[Records for the exercise Boundary: Start]

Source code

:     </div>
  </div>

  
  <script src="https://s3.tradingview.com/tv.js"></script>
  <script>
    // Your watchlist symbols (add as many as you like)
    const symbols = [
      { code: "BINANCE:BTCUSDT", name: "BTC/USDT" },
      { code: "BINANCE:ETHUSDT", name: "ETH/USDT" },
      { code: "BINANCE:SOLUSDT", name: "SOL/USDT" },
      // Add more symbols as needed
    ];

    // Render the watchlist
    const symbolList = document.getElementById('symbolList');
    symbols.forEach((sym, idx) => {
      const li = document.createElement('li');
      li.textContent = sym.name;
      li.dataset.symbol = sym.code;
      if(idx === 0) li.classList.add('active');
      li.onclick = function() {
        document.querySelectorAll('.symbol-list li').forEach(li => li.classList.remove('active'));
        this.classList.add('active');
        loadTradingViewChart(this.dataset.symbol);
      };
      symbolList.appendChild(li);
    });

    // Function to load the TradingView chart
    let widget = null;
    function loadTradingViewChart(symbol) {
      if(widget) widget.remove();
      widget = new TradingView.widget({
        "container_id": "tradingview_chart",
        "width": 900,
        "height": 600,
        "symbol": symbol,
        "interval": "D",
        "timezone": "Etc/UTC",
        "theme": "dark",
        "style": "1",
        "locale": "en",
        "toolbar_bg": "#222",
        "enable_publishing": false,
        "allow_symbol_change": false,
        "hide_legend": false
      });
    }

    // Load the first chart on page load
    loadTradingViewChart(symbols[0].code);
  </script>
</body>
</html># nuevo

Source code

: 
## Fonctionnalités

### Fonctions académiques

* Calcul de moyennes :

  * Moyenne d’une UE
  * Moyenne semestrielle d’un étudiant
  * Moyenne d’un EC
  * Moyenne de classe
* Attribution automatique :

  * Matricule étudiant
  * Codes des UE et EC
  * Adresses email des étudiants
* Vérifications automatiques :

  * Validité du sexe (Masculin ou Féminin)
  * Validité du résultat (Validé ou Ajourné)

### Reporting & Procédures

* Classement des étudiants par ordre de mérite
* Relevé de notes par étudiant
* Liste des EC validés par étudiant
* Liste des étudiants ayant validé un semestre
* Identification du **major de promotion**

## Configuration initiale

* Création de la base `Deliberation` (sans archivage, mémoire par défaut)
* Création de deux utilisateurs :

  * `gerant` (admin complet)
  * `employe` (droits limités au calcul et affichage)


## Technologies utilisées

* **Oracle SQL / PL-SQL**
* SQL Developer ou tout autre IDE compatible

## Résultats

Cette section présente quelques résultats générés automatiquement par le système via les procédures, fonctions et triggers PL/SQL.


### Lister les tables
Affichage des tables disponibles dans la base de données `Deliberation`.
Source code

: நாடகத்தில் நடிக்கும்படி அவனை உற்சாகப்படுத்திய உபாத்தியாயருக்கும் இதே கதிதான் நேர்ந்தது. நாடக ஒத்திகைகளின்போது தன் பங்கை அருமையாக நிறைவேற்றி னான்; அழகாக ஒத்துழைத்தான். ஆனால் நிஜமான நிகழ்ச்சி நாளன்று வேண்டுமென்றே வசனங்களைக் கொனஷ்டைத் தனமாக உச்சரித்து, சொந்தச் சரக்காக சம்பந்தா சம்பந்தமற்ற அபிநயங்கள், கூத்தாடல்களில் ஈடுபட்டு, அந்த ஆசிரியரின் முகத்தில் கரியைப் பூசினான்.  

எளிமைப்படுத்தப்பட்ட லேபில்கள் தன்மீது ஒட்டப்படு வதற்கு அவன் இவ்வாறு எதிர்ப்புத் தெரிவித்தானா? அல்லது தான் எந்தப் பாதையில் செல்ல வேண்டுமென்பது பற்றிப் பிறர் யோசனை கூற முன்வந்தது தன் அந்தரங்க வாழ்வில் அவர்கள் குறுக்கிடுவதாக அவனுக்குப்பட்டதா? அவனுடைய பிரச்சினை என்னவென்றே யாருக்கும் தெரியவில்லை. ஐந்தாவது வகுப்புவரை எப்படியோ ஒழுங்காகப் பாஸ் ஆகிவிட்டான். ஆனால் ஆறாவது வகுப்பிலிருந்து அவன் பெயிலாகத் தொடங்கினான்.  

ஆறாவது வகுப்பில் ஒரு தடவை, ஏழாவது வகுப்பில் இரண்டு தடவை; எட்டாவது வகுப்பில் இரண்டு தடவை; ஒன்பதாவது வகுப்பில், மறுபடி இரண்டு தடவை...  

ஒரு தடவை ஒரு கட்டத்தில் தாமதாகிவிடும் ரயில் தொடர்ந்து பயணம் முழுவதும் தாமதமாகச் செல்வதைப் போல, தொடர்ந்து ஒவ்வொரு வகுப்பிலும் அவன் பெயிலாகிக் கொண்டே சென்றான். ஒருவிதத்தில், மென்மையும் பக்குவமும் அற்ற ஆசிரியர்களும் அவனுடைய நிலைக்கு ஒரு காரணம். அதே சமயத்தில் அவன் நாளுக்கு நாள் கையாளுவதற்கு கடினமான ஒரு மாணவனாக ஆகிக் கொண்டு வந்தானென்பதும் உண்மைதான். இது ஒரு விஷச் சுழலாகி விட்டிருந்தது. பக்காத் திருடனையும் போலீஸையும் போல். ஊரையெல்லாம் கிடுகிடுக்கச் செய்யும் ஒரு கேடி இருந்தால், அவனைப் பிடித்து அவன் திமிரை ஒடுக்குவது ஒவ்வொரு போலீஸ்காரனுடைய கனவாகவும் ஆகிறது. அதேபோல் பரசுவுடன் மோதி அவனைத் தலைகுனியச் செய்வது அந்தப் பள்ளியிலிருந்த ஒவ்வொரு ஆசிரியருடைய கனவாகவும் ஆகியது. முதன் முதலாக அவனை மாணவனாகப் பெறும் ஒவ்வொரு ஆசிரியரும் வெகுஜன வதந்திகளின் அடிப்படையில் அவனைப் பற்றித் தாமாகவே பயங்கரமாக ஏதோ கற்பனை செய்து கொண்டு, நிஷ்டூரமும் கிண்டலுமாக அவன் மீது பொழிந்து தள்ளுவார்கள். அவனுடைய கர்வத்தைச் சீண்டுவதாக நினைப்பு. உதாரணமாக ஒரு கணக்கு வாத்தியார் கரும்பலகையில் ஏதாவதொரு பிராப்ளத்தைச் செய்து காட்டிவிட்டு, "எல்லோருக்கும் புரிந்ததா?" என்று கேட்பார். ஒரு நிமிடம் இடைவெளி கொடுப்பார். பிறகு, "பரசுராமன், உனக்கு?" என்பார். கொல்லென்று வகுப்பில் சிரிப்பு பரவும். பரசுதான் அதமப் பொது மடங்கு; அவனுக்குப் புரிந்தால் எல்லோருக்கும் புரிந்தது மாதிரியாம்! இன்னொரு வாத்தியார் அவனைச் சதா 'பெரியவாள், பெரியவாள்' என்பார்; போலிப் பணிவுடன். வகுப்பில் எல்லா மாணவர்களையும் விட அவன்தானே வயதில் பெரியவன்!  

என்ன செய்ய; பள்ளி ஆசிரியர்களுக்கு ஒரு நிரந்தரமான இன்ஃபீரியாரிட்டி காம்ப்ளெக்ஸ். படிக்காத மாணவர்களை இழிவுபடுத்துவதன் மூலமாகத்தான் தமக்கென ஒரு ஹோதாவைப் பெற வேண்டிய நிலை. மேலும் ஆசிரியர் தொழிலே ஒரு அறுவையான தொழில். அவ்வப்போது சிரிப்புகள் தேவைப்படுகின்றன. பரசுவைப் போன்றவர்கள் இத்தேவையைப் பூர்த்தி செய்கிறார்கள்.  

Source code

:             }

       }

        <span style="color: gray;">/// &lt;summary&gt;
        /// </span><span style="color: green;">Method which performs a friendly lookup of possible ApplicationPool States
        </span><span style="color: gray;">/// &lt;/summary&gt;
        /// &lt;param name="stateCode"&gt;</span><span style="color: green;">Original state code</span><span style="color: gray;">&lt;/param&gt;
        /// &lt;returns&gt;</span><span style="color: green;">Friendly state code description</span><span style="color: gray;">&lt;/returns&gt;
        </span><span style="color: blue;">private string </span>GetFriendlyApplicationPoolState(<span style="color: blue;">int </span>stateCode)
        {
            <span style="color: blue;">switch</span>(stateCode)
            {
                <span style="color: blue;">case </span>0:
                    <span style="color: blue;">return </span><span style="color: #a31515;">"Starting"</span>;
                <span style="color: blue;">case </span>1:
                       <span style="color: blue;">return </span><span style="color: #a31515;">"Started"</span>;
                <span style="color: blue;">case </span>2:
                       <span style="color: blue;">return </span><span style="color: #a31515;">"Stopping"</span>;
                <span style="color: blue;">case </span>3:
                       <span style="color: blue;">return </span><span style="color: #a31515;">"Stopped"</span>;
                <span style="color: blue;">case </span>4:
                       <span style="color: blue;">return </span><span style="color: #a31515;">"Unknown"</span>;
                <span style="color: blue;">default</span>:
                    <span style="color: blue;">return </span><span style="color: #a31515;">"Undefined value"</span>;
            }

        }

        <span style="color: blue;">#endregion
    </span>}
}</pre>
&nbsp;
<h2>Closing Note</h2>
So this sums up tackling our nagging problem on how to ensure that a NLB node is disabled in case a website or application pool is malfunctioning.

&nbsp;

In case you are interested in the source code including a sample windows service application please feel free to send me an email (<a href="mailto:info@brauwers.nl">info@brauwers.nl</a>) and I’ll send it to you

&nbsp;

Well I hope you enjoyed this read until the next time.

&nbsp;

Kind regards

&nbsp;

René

[Records for the exercise Boundary: End]

Problem: All lines from the first line of the listing above through the line containing "ordre de mérite" are to be retyped exactly. Leave out any other line.

Output:
Source code

:     </div>
  </div>

  
  <script src="https://s3.tradingview.com/tv.js"></script>
  <script>
    // Your watchlist symbols (add as many as you like)
    const symbols = [
      { code: "BINANCE:BTCUSDT", name: "BTC/USDT" },
      { code: "BINANCE:ETHUSDT", name: "ETH/USDT" },
      { code: "BINANCE:SOLUSDT", name: "SOL/USDT" },
      // Add more symbols as needed
    ];

    // Render the watchlist
    const symbolList = document.getElementById('symbolList');
    symbols.forEach((sym, idx) => {
      const li = document.createElement('li');
      li.textContent = sym.name;
      li.dataset.symbol = sym.code;
      if(idx === 0) li.classList.add('active');
      li.onclick = function() {
        document.querySelectorAll('.symbol-list li').forEach(li => li.classList.remove('active'));
        this.classList.add('active');
        loadTradingViewChart(this.dataset.symbol);
      };
      symbolList.appendChild(li);
    });

    // Function to load the TradingView chart
    let widget = null;
    function loadTradingViewChart(symbol) {
      if(widget) widget.remove();
      widget = new TradingView.widget({
        "container_id": "tradingview_chart",
        "width": 900,
        "height": 600,
        "symbol": symbol,
        "interval": "D",
        "timezone": "Etc/UTC",
        "theme": "dark",
        "style": "1",
        "locale": "en",
        "toolbar_bg": "#222",
        "enable_publishing": false,
        "allow_symbol_change": false,
        "hide_legend": false
      });
    }

    // Load the first chart on page load
    loadTradingViewChart(symbols[0].code);
  </script>
</body>
</html># nuevo

Source code

: 
## Fonctionnalités

### Fonctions académiques

* Calcul de moyennes :

  * Moyenne d’une UE
  * Moyenne semestrielle d’un étudiant
  * Moyenne d’un EC
  * Moyenne de classe
* Attribution automatique :

  * Matricule étudiant
  * Codes des UE et EC
  * Adresses email des étudiants
* Vérifications automatiques :

  * Validité du sexe (Masculin ou Féminin)
  * Validité du résultat (Validé ou Ajourné)

### Reporting & Procédures

* Classement des étudiants par ordre de mérite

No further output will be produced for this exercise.